Now, in hypercholesterolemia, the condition
where people are not taking in cholesterol
as well, results from having some problems with
the actual docking of the little receptors
into the clathrin coated pits. So the cells
are making receptors for cholesterol
however they are not able to actually pick up
the cholesterol and bring it into the cell
because they don't bind into the pits properly.
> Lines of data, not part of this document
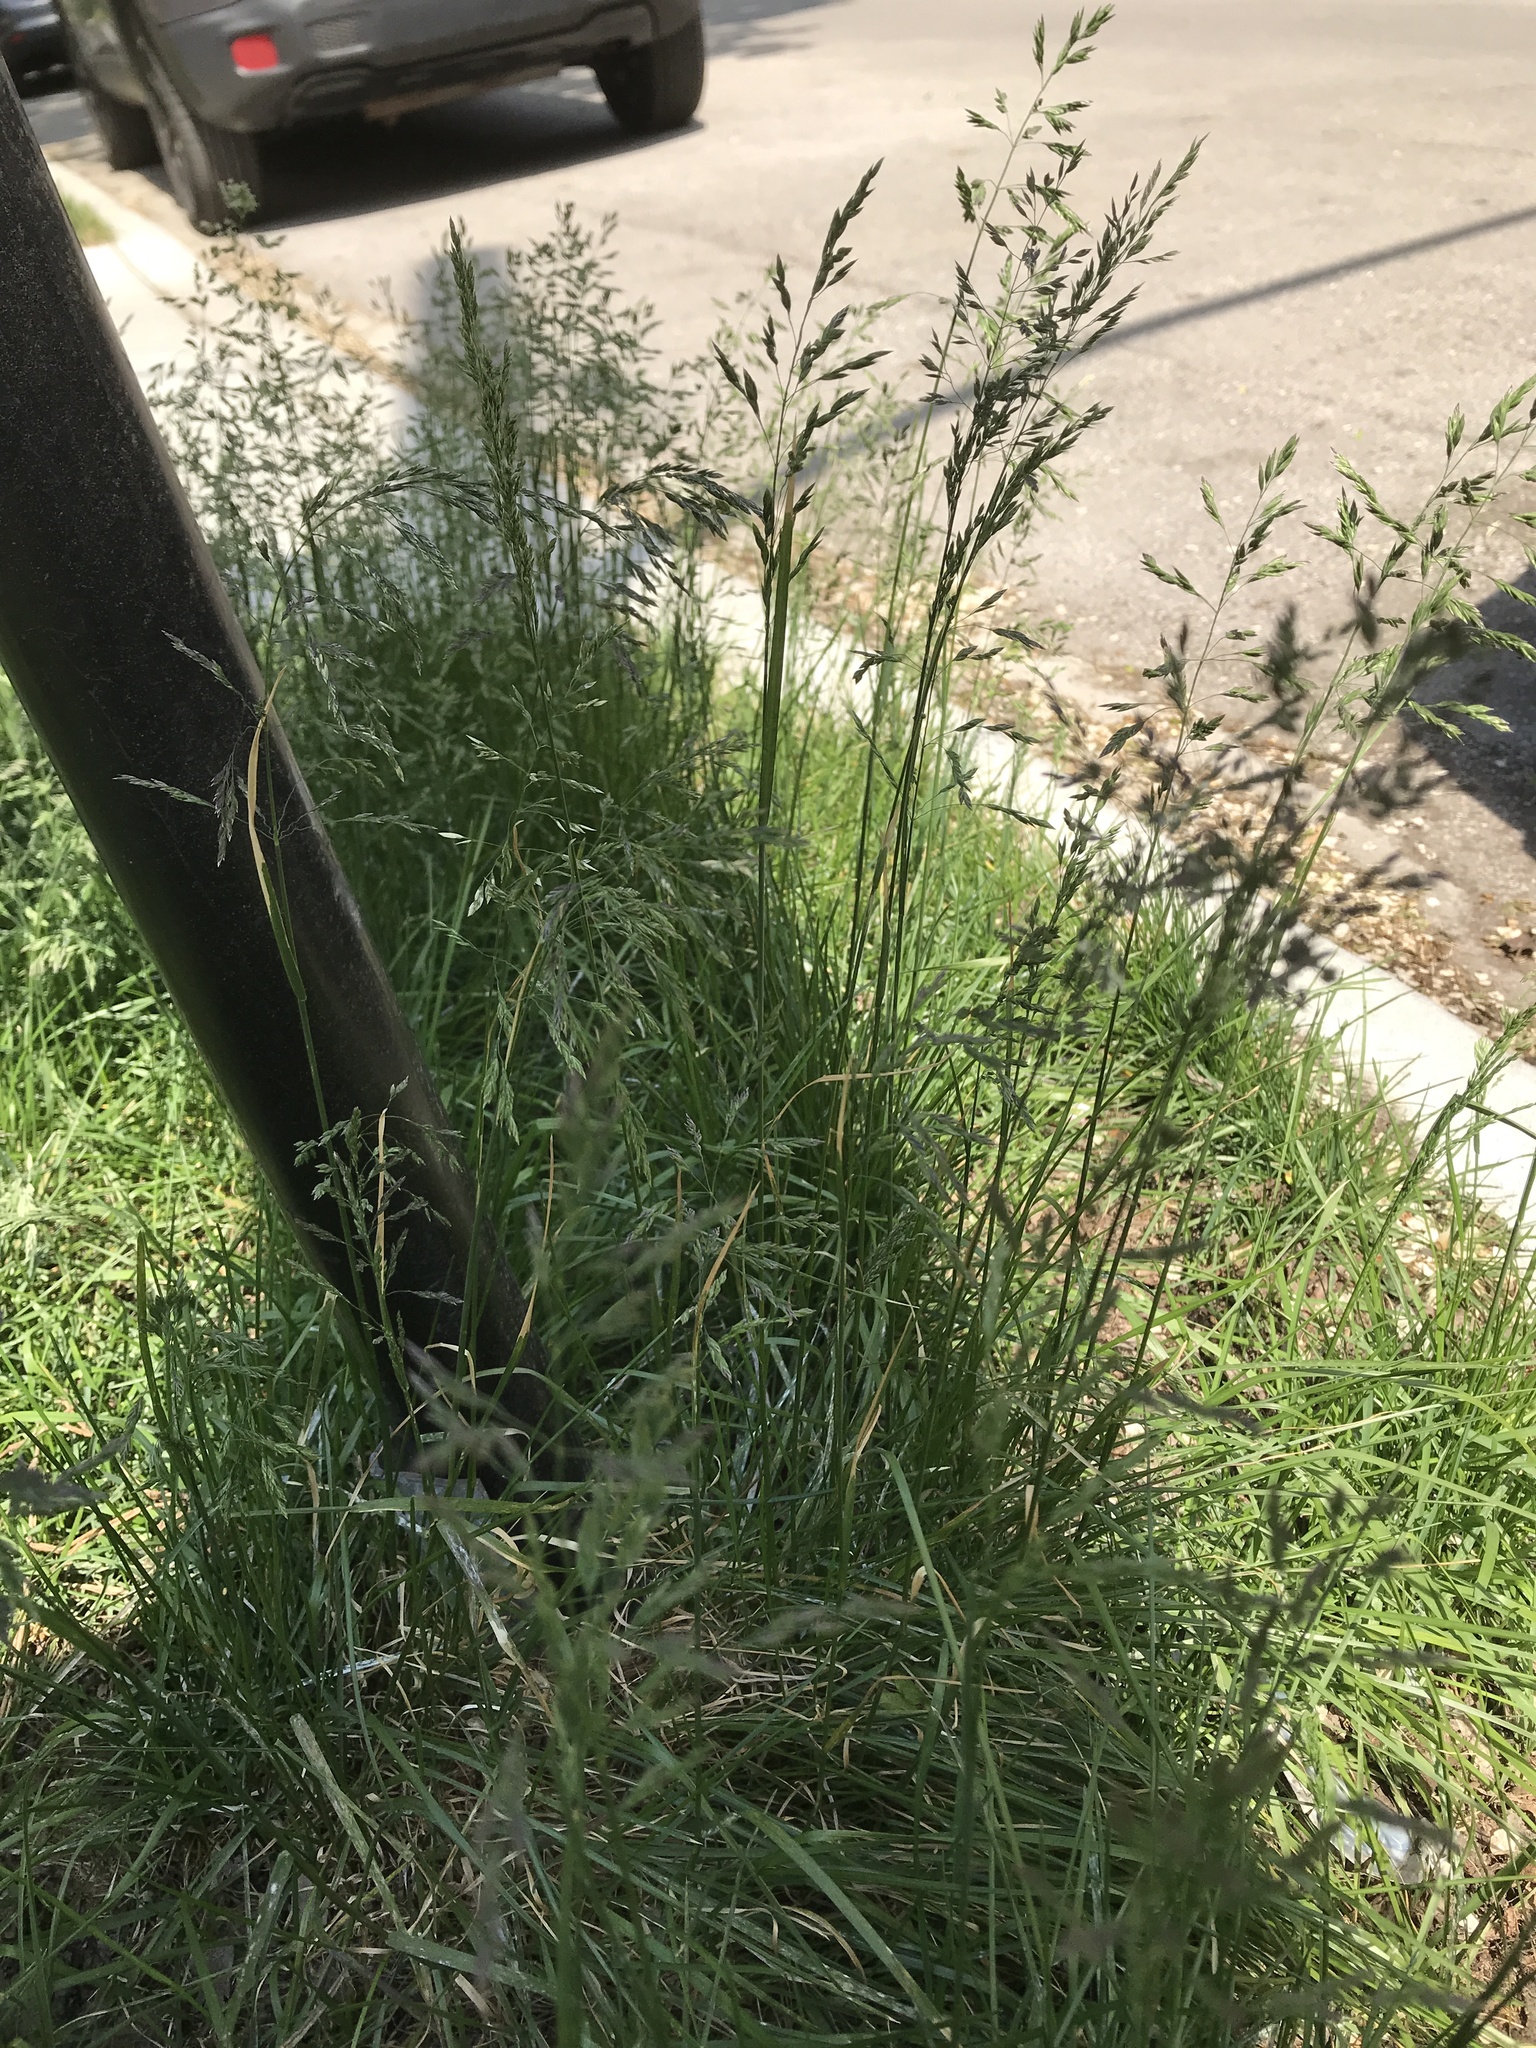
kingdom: Plantae
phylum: Tracheophyta
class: Liliopsida
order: Poales
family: Poaceae
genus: Poa
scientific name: Poa pratensis
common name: Kentucky bluegrass
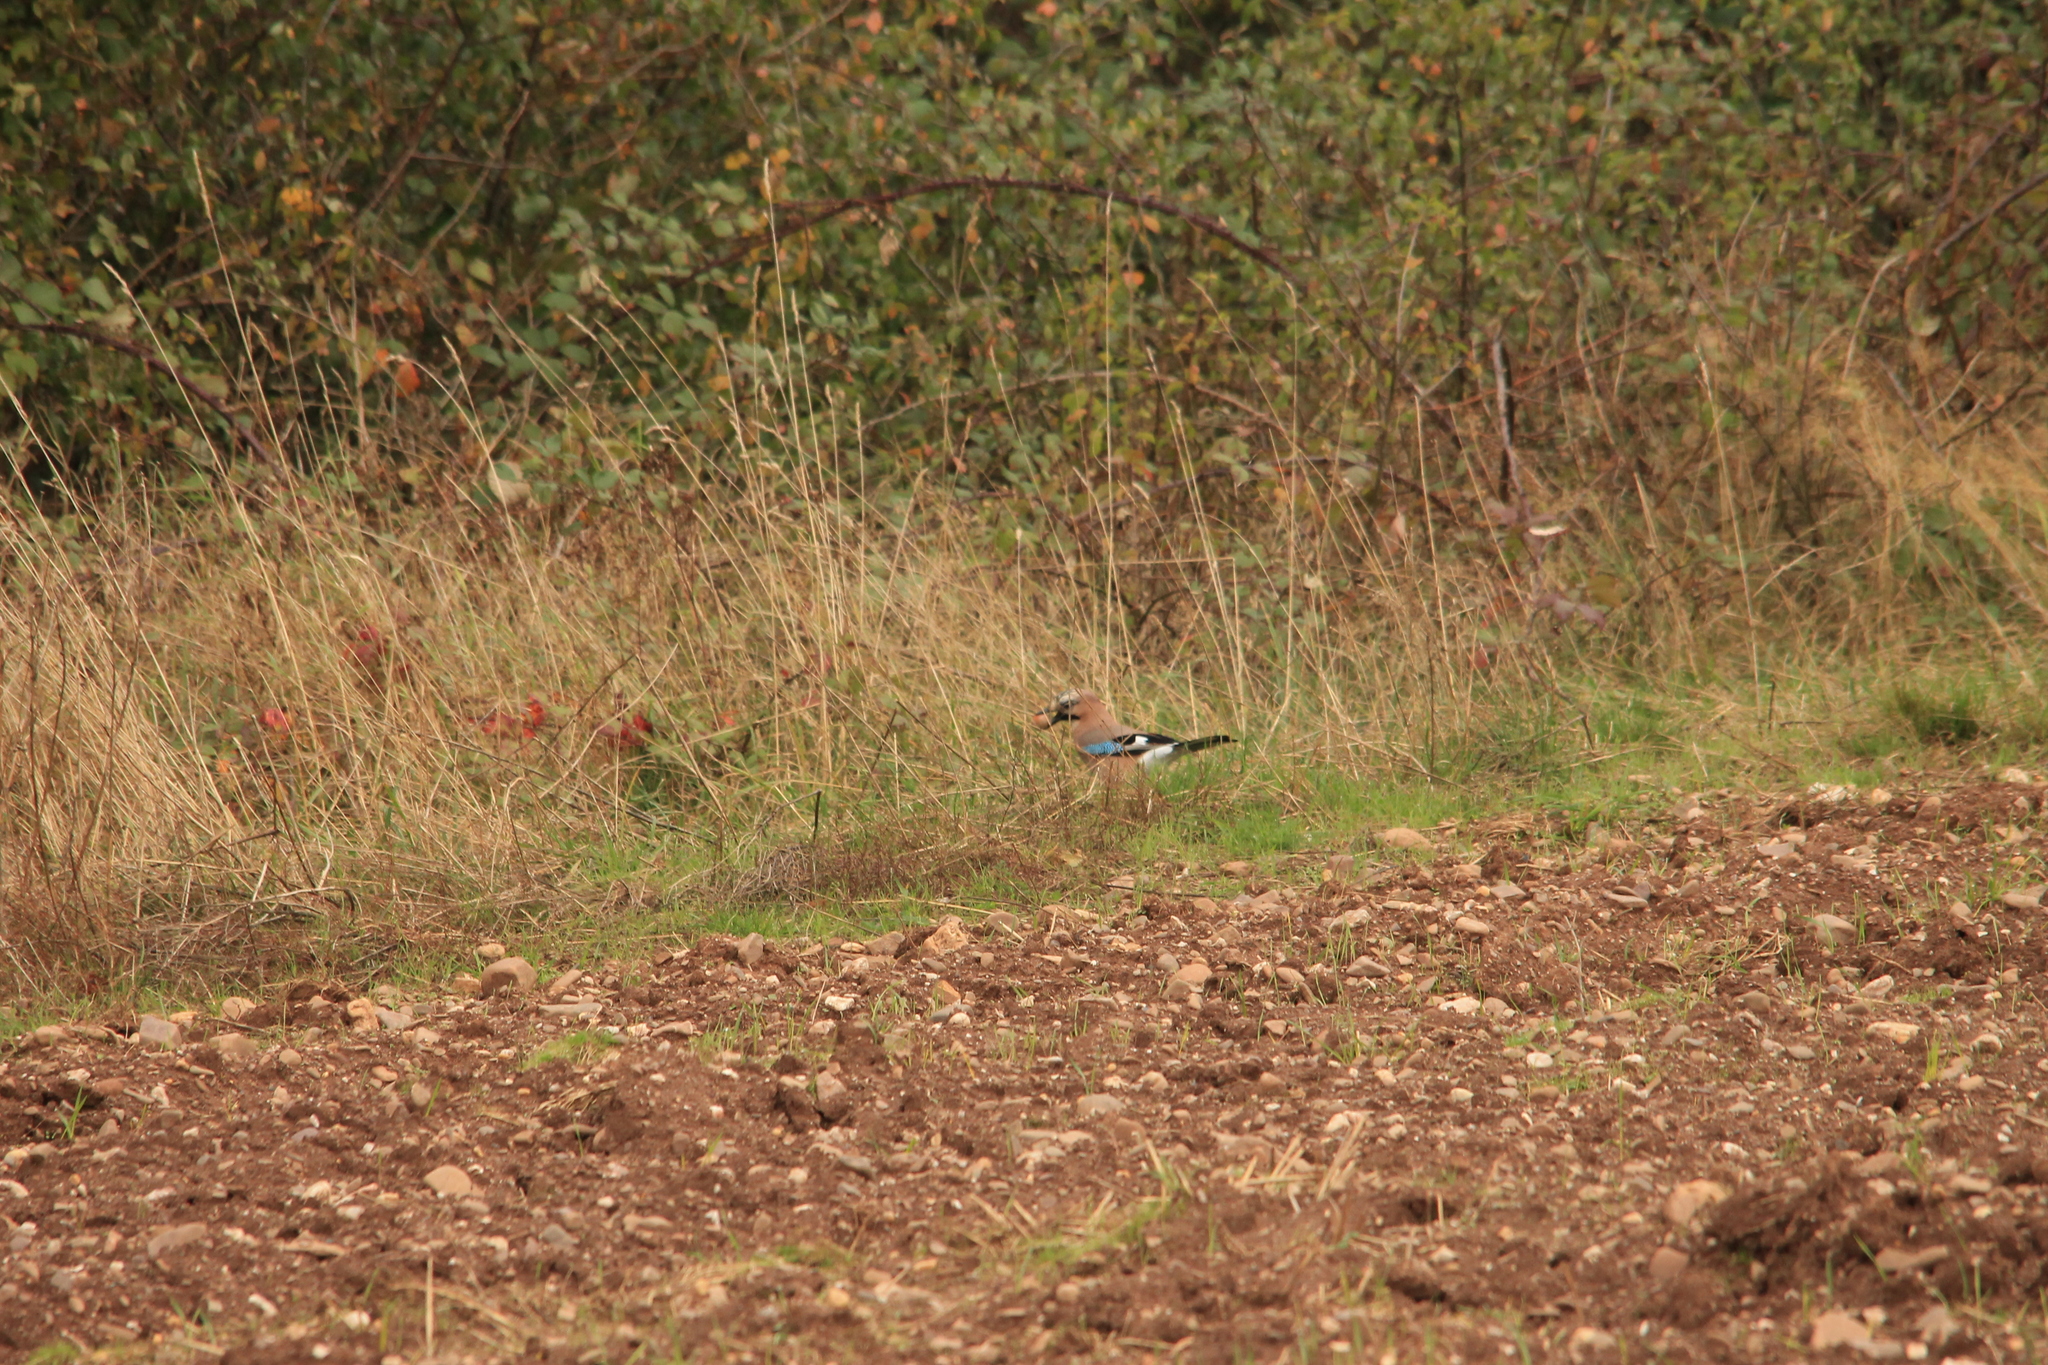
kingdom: Animalia
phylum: Chordata
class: Aves
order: Passeriformes
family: Corvidae
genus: Garrulus
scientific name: Garrulus glandarius
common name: Eurasian jay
So what that results in is an individual
having much more cholesterol in their blood than
you would normally have. And that leads to
heart disease and all of those other associated
problems. So, receptor mediated endocytosis
is different from regular endocytosis because
it requires or it's asking for very specific
molecules. We just used cholesterol as an example
whereas general endocytosis is consuming
whatever happens to be there. So in this lesson
we have certainly covered some different means
of moving things. Passive transport where we
require no energy and moving things across
the cell membrane. We can move down the cell
concentration gradient. So if it's high
concentration outside to inside, we move things
down. That's passive. If we have to go
in the opposite direction, we are having active
transport. So you should now be able to describe
primary active transport in terms of the sodium
potassium pump as well as diagram secondary
active transport. Recall that it is dependent
on the energy invested in the primary mechanism.
So, the sodium potassium pump in this case. And
then we spent a moment here with bulk transport.
So now you should be able to distinguish
the three types of bulk transport.
I hope this cleared things up for you. Thanks for
joining me. I look forward to seing you again shortly.